Arts council rwanda – June 29th, 2008
Local artist Dufitu Mukisa stages an impromptu exhibition for us.
Gisenyi microplex – June 27th, 2008
Travelling north west from kigali to lake kivu, we find Gisenyi dotted with these mini-cinemas. Some show sport only, some show chinese action movies. pulling back a tattered curtain usually reveals no projectors, just a large tv, cheap entry and drinks. Cinema Vision (pictured above) is closed right now but gearing up for the euro final this sunday.
Distribution – June 27th, 2008
A home burnt DVD from the local video rental shop. Amazingly people actually return them.
Wayne’s world – June 25th, 2008
The trainers reviewing shot sizes with lauren(a student). Here they seem to be trying our their EXTREME CLOSE UP. This was probably the hardest day yet for david and jean-paul (the trainers) in terms of teaching, but they got through and the students definitely progressed their skills.
Kitchen sink drama – June 24th, 2008
Students being taught by the new trainers. Today they filmed a four shot story and managed to tackle camera positions, crew roles, alcoholism, and domestic violence. So who knows, tomorrow we may end up with apertures, focus and a drug addiction.
Street network – June 23rd, 2008
There domestic phones (called Tuvugane) are dotted around Kigali on street corners. A wireless card in the back connects them to the local mobile network. Give some money to the guy with the yellow vest and make your call. A public phonebox for minimalists.
Tefl for dummies – June 20th, 2008
Kerry teaches english to the world.
Architecture award 2008 – June 19th, 2008
Testing the trainers – June 19th, 2008
Joselyne teaching duncan. Today we’ve been testing the trainers to see if they can pass on the skills kerry has taught them over the past few weeks.
Backyard – June 18th, 2008
Our view at dusk. Kakamutwa
Doctor. Kigali – June 18th, 2008
No trip to africa complete without a trip to the health centre.
Duncan has now joined me in Kigali and has launched straight into teaching and bumbling through Kinyarwanda! Together we have been working hard with our trainers, David, Josylene and Jean Paul. The introduction of new equipment that Duncan brought along (2nd Camera,DVD writer, popcorn) has allowed a greater variety of teaching and production.

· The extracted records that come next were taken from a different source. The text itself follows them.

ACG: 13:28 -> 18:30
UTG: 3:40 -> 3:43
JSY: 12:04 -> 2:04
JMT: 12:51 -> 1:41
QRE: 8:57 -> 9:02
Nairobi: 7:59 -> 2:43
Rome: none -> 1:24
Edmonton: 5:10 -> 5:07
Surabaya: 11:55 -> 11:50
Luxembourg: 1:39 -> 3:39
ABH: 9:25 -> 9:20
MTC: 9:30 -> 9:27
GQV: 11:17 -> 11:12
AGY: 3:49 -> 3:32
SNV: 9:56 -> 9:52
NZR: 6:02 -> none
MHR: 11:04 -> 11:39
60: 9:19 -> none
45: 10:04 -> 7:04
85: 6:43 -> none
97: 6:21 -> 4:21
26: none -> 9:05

Stage 1 of the project is where the trainers learn to become film makers and editors. They are taught by Duncan and myself for 2 days of the week, the remaining time in the week is spent passing on their knowledge to Centre Marembo’s young people. Our trainers are now confident with the camera and are developing compositional skills alongside narrative development and storyboarding, their progress is positive and encouraging.
Although still at very different learning stages they are supportive and patient with one another. They have learnt to become a working film crew and are still improving in their crew roles. Last week they wrote, planned and shot their first informational film, which was based around the value of education provided at Centre Marembo.

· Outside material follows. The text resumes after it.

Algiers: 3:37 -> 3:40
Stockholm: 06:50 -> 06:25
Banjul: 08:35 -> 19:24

In terms of their role as trainers, they have been thrown in at the deep end and have already started teaching the young people. Duncan and I support the trainers with lesson planning, teaching activities and assessment strategies.
Stage 2 of the project has been fantastic! We have 6 eager young people who are ready to be the first round of Centre Marembo film makers creating work in Kinyarwanda. Like their trainers they come with differing film and computer skills, but are incredibly enthusiastic about exploring film making, group work, and their own creativity.
They are currently working on ideas for their own educational films which will become part of the media resource library at Centre Marembo.